Le chant a vite disparu dès que j’ai immergé la tête dans l’eau. Une grosse tortue de mer grignote sagement tout ce qui colle aux coraux. Ma présence ne semble pas la déranger. Je m’approche encore plus sans trop faire de remous. Elle s’arrête un instant, tourne la tête pour me voir, me fixe un moment, puis replonge la tête dans les coraux. Je lui ai alors touché doucement la carapace sans qu’elle ne s’effarouche. Après quelques minutes passées à la dévisager, la tortue finit par me lancer un regard de lassitude. Je comprends le message et je m’éloigne de sitôt.

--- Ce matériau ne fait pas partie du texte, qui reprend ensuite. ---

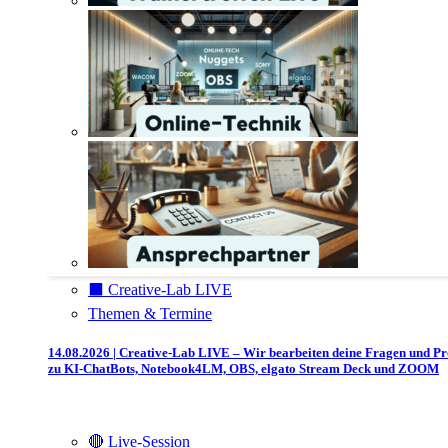
⬛️ Creative-Lab LIVE
Themen & Termine
14.08.2026 | Creative-Lab LIVE – Wir bearbeiten deine Fragen und P
zu KI-ChatBots, Notebook4LM, OBS, elgato Stream Deck und ZOOM
🔴 Live-Session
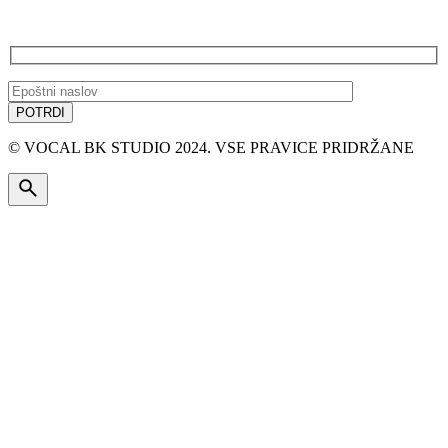
PRIJAVA NA E-NOVICE
© VOCAL BK STUDIO 2024. VSE PRAVICE PRIDRŽANE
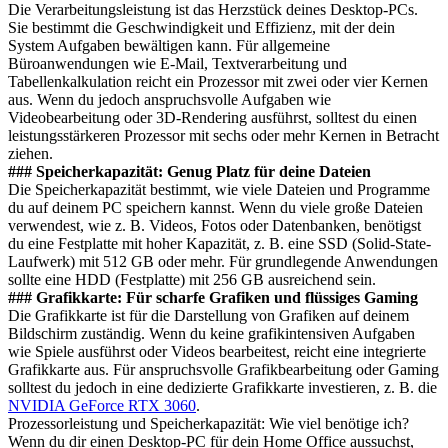
Die Verarbeitungsleistung ist das Herzstück deines Desktop-PCs.
Sie bestimmt die Geschwindigkeit und Effizienz, mit der dein
System Aufgaben bewältigen kann. Für allgemeine
Büroanwendungen wie E-Mail, Textverarbeitung und
Tabellenkalkulation reicht ein Prozessor mit zwei oder vier Kernen
aus. Wenn du jedoch anspruchsvolle Aufgaben wie
Videobearbeitung oder 3D-Rendering ausführst, solltest du einen
leistungsstärkeren Prozessor mit sechs oder mehr Kernen in Betracht
ziehen.
### Speicherkapazität: Genug Platz für deine Dateien
Die Speicherkapazität bestimmt, wie viele Dateien und Programme
du auf deinem PC speichern kannst. Wenn du viele große Dateien
verwendest, wie z. B. Videos, Fotos oder Datenbanken, benötigst
du eine Festplatte mit hoher Kapazität, z. B. eine SSD (Solid-State-
Laufwerk) mit 512 GB oder mehr. Für grundlegende Anwendungen
sollte eine HDD (Festplatte) mit 256 GB ausreichend sein.
### Grafikkarte: Für scharfe Grafiken und flüssiges Gaming
Die Grafikkarte ist für die Darstellung von Grafiken auf deinem
Bildschirm zuständig. Wenn du keine grafikintensiven Aufgaben
wie Spiele ausführst oder Videos bearbeitest, reicht eine integrierte
Grafikkarte aus. Für anspruchsvolle Grafikbearbeitung oder Gaming
solltest du jedoch in eine dedizierte Grafikkarte investieren, z. B. die
NVIDIA GeForce RTX 3060
.
Prozessorleistung und Speicherkapazität: Wie viel benötige ich?
Wenn du dir einen Desktop-PC für dein Home Office aussuchst,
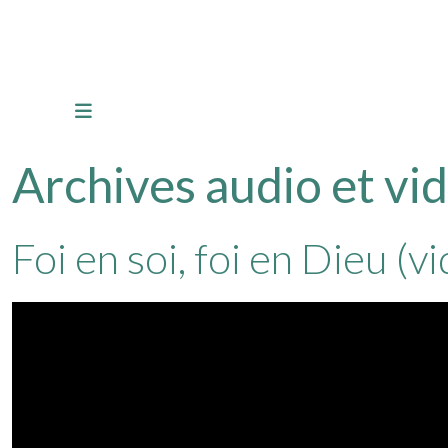
Archives audio et vi
Foi en soi, foi en Dieu (v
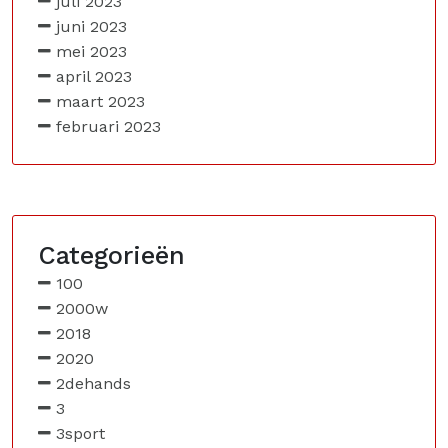
juli 2023
juni 2023
mei 2023
april 2023
maart 2023
februari 2023
Categorieën
100
2000w
2018
2020
2dehands
3
3sport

L’après midi, des coureurs, vieux, jeunes, femmes, hommes, sveltes, obèses, sillonnent la plage. Aux côtés du criquet et de la course de chevaux, la course est un sport national dans ce pays où il est interdit de fumer dans tous les lieux publics et même sur les terrasses.

Autant la côte Ouest est peuplée et sa mer caribéenne calme, autant la côte Est est déserte et son océan atlantique agité. Une seule grande maison en bois se tient sous la seule montagne d’à peine quelques dizaines de mètres de haut. La maison est tournée vers l’océan où les vagues successives s’échouent violemment sur la côte rocheuse. Le pays change de visage. On s’arrête, mes collègues et moi, un moment, et voilà qu’un monsieur sort de la maison et nous fait signe de nous approcher. Il nous invite à l’intérieur et nous explique qu’il est banquier et préfère venir les fins de semaine seul ici pour le calme de l’endroit. Il nous dit que c’est son paradis et nous offre de la bière importée bien fraîche. Nous quittons l’homme à contrecœur et nous reprenons la route pour boucler le tour de l’île.

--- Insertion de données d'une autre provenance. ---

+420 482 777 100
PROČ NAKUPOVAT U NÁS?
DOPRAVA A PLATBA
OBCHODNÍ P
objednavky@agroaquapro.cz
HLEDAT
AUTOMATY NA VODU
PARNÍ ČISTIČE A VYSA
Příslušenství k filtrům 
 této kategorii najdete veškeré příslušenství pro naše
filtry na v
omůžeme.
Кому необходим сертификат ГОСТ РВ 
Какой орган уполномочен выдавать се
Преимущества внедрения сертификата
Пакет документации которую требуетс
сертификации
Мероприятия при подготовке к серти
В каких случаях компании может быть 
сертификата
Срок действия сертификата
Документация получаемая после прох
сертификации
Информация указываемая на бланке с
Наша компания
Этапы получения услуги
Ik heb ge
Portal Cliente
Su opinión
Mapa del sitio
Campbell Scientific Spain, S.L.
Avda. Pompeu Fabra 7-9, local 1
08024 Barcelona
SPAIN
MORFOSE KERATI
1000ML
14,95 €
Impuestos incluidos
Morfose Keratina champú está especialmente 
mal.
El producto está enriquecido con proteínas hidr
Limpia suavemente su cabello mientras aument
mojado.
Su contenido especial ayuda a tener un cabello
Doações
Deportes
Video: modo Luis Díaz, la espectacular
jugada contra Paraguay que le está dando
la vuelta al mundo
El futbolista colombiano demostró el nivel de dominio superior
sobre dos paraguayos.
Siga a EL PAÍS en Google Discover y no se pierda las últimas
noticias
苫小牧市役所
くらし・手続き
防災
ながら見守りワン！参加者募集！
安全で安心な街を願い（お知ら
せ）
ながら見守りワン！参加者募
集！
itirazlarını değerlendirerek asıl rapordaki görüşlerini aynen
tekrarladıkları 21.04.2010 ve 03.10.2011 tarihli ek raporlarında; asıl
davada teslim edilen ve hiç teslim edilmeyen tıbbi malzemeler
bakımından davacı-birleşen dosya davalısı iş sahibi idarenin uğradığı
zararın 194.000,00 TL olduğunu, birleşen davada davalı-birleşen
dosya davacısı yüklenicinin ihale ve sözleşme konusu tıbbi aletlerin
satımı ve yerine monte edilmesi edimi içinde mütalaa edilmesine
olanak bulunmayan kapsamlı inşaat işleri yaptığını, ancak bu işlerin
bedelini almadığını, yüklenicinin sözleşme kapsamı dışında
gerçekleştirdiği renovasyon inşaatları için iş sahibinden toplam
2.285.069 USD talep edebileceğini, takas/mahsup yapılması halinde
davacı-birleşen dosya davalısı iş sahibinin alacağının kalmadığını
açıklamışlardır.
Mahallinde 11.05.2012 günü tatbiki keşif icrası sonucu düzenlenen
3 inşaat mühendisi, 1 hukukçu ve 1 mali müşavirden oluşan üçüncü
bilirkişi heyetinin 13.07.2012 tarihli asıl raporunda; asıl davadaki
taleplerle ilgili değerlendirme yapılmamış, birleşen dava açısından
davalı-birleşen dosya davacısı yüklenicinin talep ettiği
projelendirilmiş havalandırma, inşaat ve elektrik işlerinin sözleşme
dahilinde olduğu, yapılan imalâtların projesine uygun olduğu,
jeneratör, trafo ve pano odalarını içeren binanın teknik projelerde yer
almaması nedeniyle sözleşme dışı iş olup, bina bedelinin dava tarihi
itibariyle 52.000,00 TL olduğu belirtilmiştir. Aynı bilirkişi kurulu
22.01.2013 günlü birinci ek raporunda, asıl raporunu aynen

Sur le chemin vers l’aéroport, le même chauffeur de taxi me raccompagne après m’avoir gentiment tendu le blouson que j’avais oublié dans son taxi à mon arrivée. Lui parlant du temps qu’il fait, et de la chance d’avoir une si belle plage à portée de main, il finit par me confier avec un sourire nostalgique qu’il n’a pas mis les pieds à la plage depuis vingt ans et que son temps est partagé entre le travail et ses enfants. N’ayant pas de compteur, je lui donne la même somme qu’à l’allée, le salue chaleureusement et tourne le dos malgré moi à un pays si captivant.